Small-business owners could face jail time as DOJ launches investigation into coronavirus loan program

The Justice Department has opened an investigation into companies that applied for emergency loans under the Paycheck Protection Program, and businesses that provided misleading information could face jail sentences, experts say.

The new government program aims to help small businesses hurt by the coronavirus crisis.

“Whenever there’s a trillion dollars out on the street that quickly, the fraudsters are going to come out of the woodwork in an attempt to get access to that money,” Assistant Attorney General Brian Benczkowski told Bloomberg News Thursday. 

As head of the department’s criminal division, Benczkowski could oversee prosecution of small-business owners or other executives who have certified documents submitted to the Small Business Administration. Prosecutors have contacted 15 of the 20 largest loan processors and the SBA as part of the investigation. 

Small-business owners who have applied for or received PPP funds should “definitely take it as cause for concern,” Derek Adams, a former Justice Department trial attorney, told MarketWatch. 

The PPP was established by Congress in its $2.2 trillion CARES Act to protect small-business owners and their employees from the economic impact of efforts to combat the spread of COVID-19. It allows businesses with fewer than 500 employees to apply for forgivable loans that cover two months of payroll and other expenses, if “the uncertainty of economic conditions as of the date of the application makes necessary the loan request to support the ongoing operations of the recipient,” according to the CARES Act

But last week the government issued further guidance saying that applicants must exhaust other avenues of liquidity that would enable them to support ongoing operations. “This suggests a more robust analysis than what a lot of folks initially anticipated,” said Adams. “Businesses should do a fresh analysis to understand if they can support this certification before May 7,” a government-set deadline for paying back loans.

More than 20 public companies like IDT Corp. IDT, -0.32% and Hallmark Financial Services Inc. HALL, -5.18% so far have said they were returning the PPP loans.

Companies that are found to have misled the government about the necessity of the loans could face penalties ranging from a loss of loan forgiveness to jail time. “When you’re making a certification in connection with receiving this loan, you face criminal liability” under statues that proscribe lying to government as well as mail fraud and wire fraud, Adams said.
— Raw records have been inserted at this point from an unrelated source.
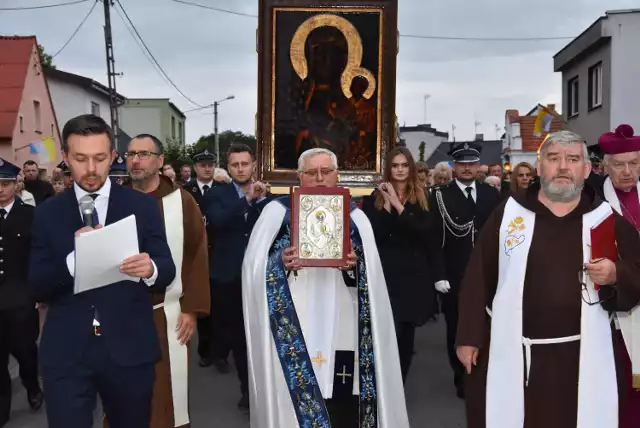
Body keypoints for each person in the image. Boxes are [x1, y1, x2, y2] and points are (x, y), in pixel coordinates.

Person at [456, 130, 640, 428]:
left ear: (587, 168)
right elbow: (477, 277)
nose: (563, 167)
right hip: (514, 352)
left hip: (581, 358)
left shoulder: (604, 218)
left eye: (572, 159)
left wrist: (617, 273)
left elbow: (637, 271)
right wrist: (468, 337)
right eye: (554, 159)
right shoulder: (509, 215)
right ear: (539, 167)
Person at [28, 114, 176, 428]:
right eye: (81, 159)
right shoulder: (46, 214)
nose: (91, 169)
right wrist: (74, 260)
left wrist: (150, 268)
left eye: (99, 158)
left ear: (112, 156)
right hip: (67, 352)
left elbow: (167, 268)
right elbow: (37, 286)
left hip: (130, 348)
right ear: (65, 158)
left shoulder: (142, 206)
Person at [242, 148, 409, 427]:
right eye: (311, 172)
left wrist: (355, 265)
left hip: (343, 314)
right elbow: (252, 268)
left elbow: (374, 275)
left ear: (337, 174)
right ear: (299, 176)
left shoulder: (356, 215)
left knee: (342, 386)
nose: (319, 178)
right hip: (294, 314)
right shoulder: (276, 212)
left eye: (326, 171)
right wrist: (279, 262)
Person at [107, 133, 209, 428]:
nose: (135, 160)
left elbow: (196, 255)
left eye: (144, 154)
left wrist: (191, 309)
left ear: (160, 160)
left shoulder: (182, 201)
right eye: (131, 154)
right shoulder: (113, 201)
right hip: (120, 315)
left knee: (166, 397)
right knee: (121, 396)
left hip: (167, 312)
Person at [361, 147, 441, 382]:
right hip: (385, 275)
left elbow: (423, 233)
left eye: (404, 165)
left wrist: (398, 205)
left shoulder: (424, 198)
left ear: (411, 168)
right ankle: (383, 387)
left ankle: (399, 384)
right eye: (395, 166)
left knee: (405, 337)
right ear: (389, 169)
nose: (400, 170)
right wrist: (386, 205)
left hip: (413, 279)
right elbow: (377, 235)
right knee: (385, 334)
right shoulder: (372, 199)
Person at [428, 141, 501, 398]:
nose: (467, 168)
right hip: (455, 272)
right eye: (462, 164)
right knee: (457, 327)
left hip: (489, 272)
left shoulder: (492, 194)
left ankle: (484, 374)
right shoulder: (438, 195)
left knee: (488, 324)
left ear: (478, 165)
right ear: (454, 166)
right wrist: (438, 275)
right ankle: (462, 377)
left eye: (472, 163)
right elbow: (433, 239)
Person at [205, 143, 272, 411]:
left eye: (245, 164)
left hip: (260, 275)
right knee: (239, 337)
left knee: (263, 335)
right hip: (228, 276)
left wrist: (262, 199)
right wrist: (247, 200)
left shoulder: (266, 193)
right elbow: (219, 222)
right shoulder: (217, 194)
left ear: (254, 165)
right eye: (235, 164)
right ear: (229, 166)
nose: (241, 169)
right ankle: (248, 392)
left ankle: (266, 392)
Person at [598, 124, 640, 427]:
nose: (627, 171)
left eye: (634, 163)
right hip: (620, 306)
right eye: (619, 164)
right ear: (604, 166)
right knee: (624, 382)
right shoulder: (593, 202)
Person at [0, 159, 43, 427]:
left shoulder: (30, 215)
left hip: (20, 299)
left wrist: (37, 292)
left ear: (15, 184)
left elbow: (38, 256)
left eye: (4, 184)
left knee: (25, 352)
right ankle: (2, 409)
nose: (0, 190)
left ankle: (32, 387)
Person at [183, 148, 229, 371]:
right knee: (201, 306)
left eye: (210, 164)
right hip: (196, 254)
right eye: (202, 165)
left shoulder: (224, 189)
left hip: (220, 253)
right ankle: (205, 351)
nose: (207, 168)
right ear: (195, 167)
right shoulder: (185, 190)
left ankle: (220, 354)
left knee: (221, 307)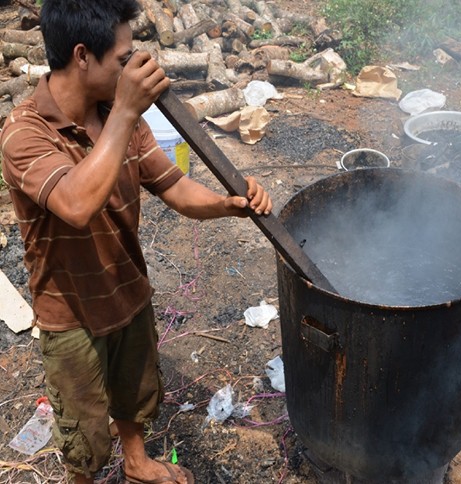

Neil Barofsky, the former special investigator general for the 2008 financial-crisis bank bailouts told MarketWatch that the announcement was “an important first step” in the process of overseeing the nearly $3 trillion in coronavirus stimulus that Washington has delivered to date, but “it won’t be nearly enough given the opportunities for fraud in the program.” Barofsky has called on Congress and the White House to stand up further oversight mechanisms quickly, to head off fraud as these programs get off the ground. 

He also said that given limited prosecutorial resources, the government should not focus on cases where businesses may have overstated the need for the funds or their lack of access to other financing, but on “outright cases of fraud around false payroll numbers,” and other financial data.

The Trump administration, however, appears eager to dissuade big businesses from taking funds, given the widespread demand for these loans that is set to exhaust the $670 billion allocated to the program.